Impact. Who’s emotionally invested in this program? How will they react when they learn the program has been discontinued? How will that affect your organization? Understand and prepare for the impact of sunsetting the program.

  • Members: If members were involved in developing or championing the program, they may not like seeing their “baby” being discontinued. Their wounded egos aren’t a sufficient reason to keep a program around, but be prepared to overcome their objections with data-based evidence.
  • Stakeholders: If you’re sunsetting a certification or credentialing program, how will people holding that credential react? What will you do for them?
  • Staff: In some cases, staff will be relieved they no longer have to spend time on a dying program. But, what if the bulk of someone’s job is tied to that program?
  • Partners: Instructors, employers, vendors, policy-makers, or other organizations may be adversely affected by the sunsetting of the program. How will you handle those situations?
  • Brand: Will sunsetting the program have a positive, neutral, or negative impact on your organization’s brand?

sunset an educational program

What to do when discontinuing an educational program

After the committee makes the decision to sunset an educational program, it’s time to implement your “product exit plan.” This plan outlines the steps your association must take to discontinue the program. A critical component of the plan is communication.

Identify risks. While considering the impact of sunsetting the program, you should also identify any risks. Your next step is to develop a contingency plan to mitigate and prepare for those risks.

Develop an internal communication plan. Usually, “internal” communication means communication with staff, but, in this case, “internal” also covers:

  • Volunteer leaders, especially those involved with developing and championing the program
  • Program instructors
  • Program partners

Make sure any member/customer service, sales, and marketing staff also understand why and when the program is being shut down.

Develop an external communication plan for customers and the public. Customers are your main concern, especially if you are sunsetting a certification or accreditation program. Put yourself in their shoes so you can understand how this decision will affect them.

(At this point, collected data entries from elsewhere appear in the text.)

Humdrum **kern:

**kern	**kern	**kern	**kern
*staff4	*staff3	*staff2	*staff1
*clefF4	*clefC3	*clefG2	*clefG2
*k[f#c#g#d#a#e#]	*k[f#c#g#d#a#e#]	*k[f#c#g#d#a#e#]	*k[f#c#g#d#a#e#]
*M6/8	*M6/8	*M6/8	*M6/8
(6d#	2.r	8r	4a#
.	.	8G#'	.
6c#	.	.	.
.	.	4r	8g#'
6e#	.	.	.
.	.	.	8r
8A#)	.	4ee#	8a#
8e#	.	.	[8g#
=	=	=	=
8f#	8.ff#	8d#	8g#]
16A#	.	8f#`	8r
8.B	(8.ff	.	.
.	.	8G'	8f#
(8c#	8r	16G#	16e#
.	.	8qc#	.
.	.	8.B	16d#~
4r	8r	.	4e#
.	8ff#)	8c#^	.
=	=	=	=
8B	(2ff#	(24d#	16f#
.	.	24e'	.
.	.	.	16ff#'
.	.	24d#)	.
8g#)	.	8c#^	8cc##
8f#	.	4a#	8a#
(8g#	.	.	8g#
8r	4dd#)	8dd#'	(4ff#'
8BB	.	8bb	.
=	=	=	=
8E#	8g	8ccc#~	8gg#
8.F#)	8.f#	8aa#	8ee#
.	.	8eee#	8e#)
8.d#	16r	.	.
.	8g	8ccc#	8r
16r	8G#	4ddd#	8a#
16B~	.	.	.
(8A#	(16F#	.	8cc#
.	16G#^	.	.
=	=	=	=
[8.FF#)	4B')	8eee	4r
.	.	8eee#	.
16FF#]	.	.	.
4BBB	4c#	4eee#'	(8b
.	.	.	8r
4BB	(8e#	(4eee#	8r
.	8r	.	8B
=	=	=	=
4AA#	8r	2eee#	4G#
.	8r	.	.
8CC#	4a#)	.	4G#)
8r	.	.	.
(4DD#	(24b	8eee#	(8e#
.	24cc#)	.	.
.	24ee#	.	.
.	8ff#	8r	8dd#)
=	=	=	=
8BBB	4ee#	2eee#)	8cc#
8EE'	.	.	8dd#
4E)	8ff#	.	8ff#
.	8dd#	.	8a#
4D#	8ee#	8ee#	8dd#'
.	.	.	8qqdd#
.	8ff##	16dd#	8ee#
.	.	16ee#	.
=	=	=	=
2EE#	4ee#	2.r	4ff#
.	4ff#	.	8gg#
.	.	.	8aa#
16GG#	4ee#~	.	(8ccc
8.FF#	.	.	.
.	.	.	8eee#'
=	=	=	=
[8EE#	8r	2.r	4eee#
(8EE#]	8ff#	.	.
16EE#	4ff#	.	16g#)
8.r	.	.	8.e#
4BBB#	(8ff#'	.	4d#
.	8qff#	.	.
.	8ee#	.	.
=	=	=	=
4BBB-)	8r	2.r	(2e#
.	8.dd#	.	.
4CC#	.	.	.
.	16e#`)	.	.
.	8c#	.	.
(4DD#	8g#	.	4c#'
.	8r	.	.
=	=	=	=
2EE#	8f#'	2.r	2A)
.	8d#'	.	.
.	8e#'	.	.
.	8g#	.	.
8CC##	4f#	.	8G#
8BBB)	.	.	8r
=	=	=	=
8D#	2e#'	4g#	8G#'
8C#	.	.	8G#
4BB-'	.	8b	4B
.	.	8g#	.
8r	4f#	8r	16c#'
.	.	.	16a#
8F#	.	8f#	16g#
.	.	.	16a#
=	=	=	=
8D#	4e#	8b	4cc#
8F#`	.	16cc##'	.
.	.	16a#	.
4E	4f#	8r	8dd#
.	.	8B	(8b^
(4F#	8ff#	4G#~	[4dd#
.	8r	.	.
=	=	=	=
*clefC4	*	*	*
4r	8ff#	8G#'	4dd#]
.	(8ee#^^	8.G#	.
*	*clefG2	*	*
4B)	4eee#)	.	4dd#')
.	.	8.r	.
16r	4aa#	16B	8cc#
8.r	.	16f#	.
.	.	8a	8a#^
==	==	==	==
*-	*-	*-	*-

Be ready to offer alternatives—our next topic.

Other audiences may also take an interest in your decision. When the Board of Certification/Accreditation discontinued three professional certifications, they prepared for the press as well. Their president and CEO, Claudia Zacharias, CAE, told Associations Now, “What might be an appropriate message for your staff might not be the right message for public audiences, like the media. We developed a comprehensive playbook, so that when we announced the news, people already understood the outcomes.”

Have alternatives ready for customers. If you determined there is a market need for some components of the program you’re retiring, offer them elsewhere either as a stand-alone product or packaged with another product.

Are there other programs you offer that customers might be willing to purchase instead of the sunset product? Or, could you find another organization willing to offer the product and maybe even offer to purchase the rights from you?

Document the sunset process. Volunteer leaders and staff come and go. Years from now, you don’t want your successor to invest time in an idea that doesn’t fly, unless the market demand says otherwise. For every product you sunset, leave behind documentation:

  • Brief description of the product and its history.
  • Reasons for sunsetting the product, including data and market research findings.
  • Impacts—financial and otherwise—of discontinuing the product.

Don’t worry about decaffeinating your committee members. Let the coffee and their innovative ideas flow. Make sure to validate the best ones. If market demand changes, you now have a process in place to sunset underperforming programs and invest in ideas that will deliver more value to members.